== Your objective ==
Output exactly the lines that come between the start of the material and the line containing "middle pip: (1542, 560)", both ends included, with the pictures omitted.

Data to examine below:

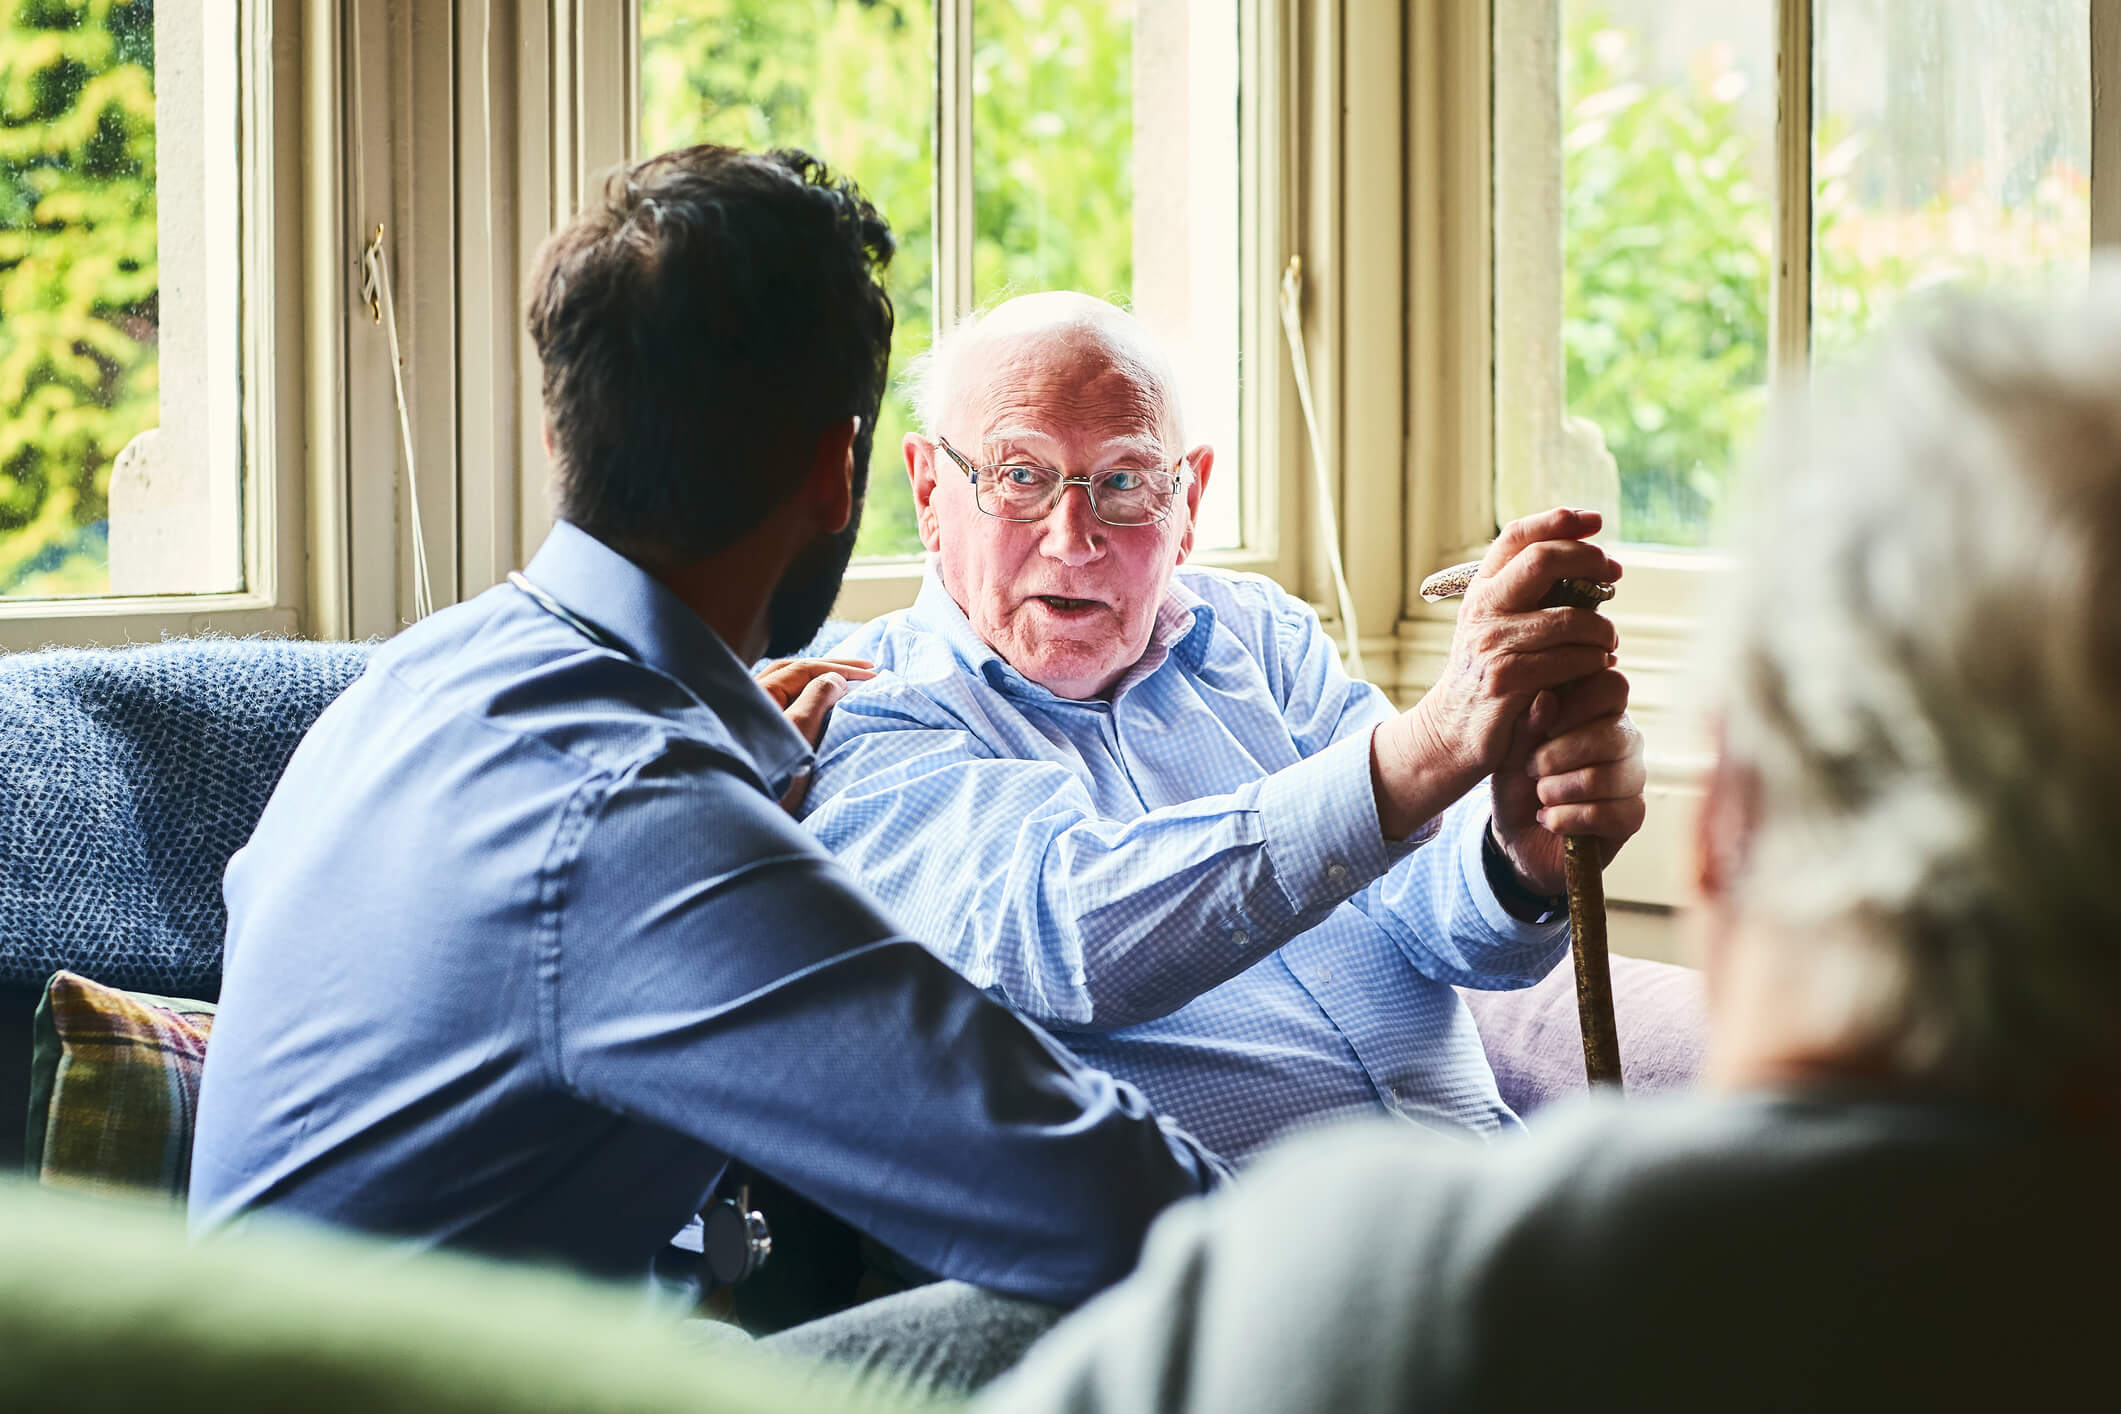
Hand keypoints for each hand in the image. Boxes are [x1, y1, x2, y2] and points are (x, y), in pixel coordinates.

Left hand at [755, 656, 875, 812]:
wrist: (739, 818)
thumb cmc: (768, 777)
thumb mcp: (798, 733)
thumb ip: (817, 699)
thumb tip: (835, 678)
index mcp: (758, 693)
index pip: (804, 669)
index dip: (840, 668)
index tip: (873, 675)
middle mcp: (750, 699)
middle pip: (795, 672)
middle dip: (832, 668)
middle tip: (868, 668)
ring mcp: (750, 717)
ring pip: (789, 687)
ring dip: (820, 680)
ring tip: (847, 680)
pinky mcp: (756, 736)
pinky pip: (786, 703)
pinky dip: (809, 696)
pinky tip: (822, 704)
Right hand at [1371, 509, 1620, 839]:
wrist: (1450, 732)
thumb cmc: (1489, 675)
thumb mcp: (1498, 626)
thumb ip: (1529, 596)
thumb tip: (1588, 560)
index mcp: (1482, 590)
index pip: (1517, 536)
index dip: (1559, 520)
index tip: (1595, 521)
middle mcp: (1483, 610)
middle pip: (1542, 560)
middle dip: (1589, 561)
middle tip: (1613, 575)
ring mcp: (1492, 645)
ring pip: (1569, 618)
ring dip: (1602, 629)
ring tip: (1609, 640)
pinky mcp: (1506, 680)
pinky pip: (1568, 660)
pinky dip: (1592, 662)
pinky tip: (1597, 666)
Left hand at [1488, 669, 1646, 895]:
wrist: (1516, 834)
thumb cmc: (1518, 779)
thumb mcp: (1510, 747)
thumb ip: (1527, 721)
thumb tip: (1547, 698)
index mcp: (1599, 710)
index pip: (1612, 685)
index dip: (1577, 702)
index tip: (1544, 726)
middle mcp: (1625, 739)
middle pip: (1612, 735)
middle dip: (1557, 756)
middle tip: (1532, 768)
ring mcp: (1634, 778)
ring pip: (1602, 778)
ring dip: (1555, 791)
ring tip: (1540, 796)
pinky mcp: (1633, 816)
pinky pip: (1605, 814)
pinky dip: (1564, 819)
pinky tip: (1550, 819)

End of Data to examine.

== Written response ==
Hand keypoints for each hand in the image. Boxes are [x1, y1, x2, y2] and points are (x, y), in pixel coordinates.

Left hand at [755, 656, 875, 812]:
wrist: (739, 818)
thumb cmc: (768, 777)
thumb mcp: (798, 733)
thumb ip: (817, 699)
thumb tip: (835, 678)
index mcp: (758, 693)
index pip: (804, 669)
index dip: (840, 668)
index tip: (873, 675)
middle mcp: (750, 699)
middle pip: (795, 672)
middle dip: (832, 668)
middle tip: (868, 668)
ring mcp: (750, 717)
ring pip: (789, 687)
ring dip: (820, 680)
ring tip: (847, 680)
pinky mcp: (756, 736)
pinky pip: (786, 703)
pinky dip: (809, 696)
pinky tip: (822, 704)
Right hand at [1371, 509, 1620, 839]:
wrist: (1450, 732)
thumb cmc: (1489, 675)
thumb mcp: (1498, 626)
thumb ip: (1529, 596)
thumb tip: (1588, 560)
index mcp: (1482, 590)
index pip: (1517, 536)
index dip: (1559, 520)
index tip: (1595, 521)
middle mcp: (1483, 610)
middle pip: (1542, 560)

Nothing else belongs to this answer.